Annotated scene photographs
⁂

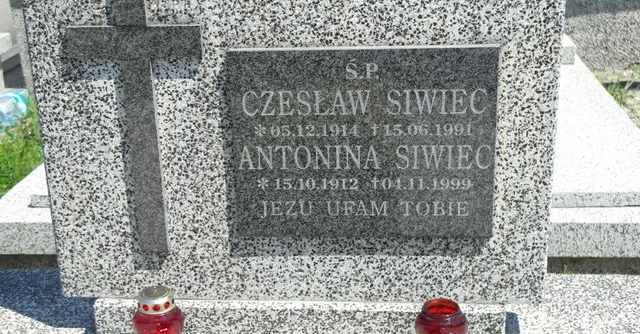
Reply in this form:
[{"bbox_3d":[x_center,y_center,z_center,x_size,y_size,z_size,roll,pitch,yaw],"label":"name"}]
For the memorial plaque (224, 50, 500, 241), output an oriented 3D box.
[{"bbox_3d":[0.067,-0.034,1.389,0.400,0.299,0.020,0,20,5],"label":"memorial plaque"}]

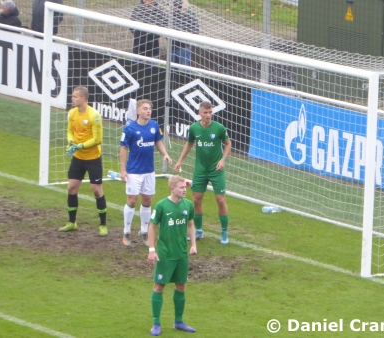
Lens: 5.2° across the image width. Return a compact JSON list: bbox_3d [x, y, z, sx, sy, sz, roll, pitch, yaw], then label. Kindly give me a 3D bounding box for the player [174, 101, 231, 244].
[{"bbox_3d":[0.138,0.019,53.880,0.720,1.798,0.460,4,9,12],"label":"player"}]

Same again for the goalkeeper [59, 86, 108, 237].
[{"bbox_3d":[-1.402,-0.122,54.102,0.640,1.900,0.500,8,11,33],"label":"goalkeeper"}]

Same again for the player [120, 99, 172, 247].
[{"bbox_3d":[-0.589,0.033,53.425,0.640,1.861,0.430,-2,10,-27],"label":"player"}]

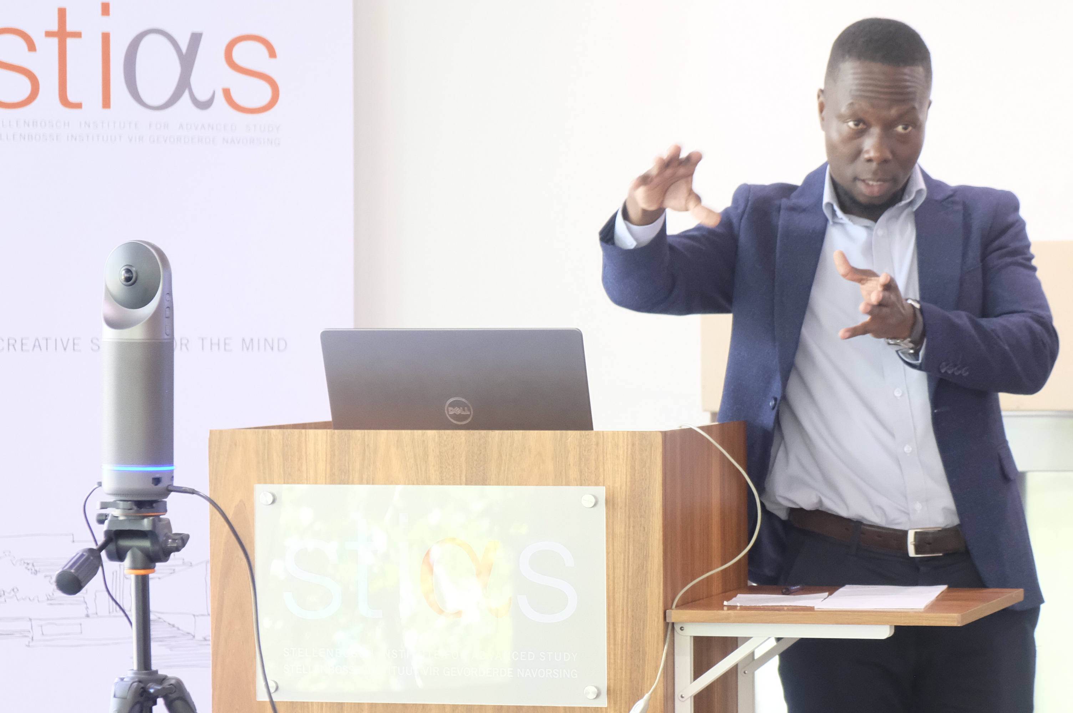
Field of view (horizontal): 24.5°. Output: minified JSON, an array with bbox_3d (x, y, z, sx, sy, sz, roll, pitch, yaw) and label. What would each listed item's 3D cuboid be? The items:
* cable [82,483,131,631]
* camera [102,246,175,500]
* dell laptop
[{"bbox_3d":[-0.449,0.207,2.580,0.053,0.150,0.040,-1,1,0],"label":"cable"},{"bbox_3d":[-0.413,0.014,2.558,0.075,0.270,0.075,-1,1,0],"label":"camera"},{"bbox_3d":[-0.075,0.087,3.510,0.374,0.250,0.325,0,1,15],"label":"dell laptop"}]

⁂

:: WHAT IS EXPECTED ::
Write out, word for word, every line of the listing from the line with "Field of view" up to and including its final line.

:: SOLUTION FOR THIS EXERCISE ::
Field of view (horizontal): 24.5°. Output: minified JSON, an array with bbox_3d (x, y, z, sx, sy, sz, roll, pitch, yaw) and label. What would each listed item's 3D cuboid be? The items:
* cable [82,483,131,631]
* camera [102,246,175,500]
* dell laptop
[{"bbox_3d":[-0.449,0.207,2.580,0.053,0.150,0.040,-1,1,0],"label":"cable"},{"bbox_3d":[-0.413,0.014,2.558,0.075,0.270,0.075,-1,1,0],"label":"camera"},{"bbox_3d":[-0.075,0.087,3.510,0.374,0.250,0.325,0,1,15],"label":"dell laptop"}]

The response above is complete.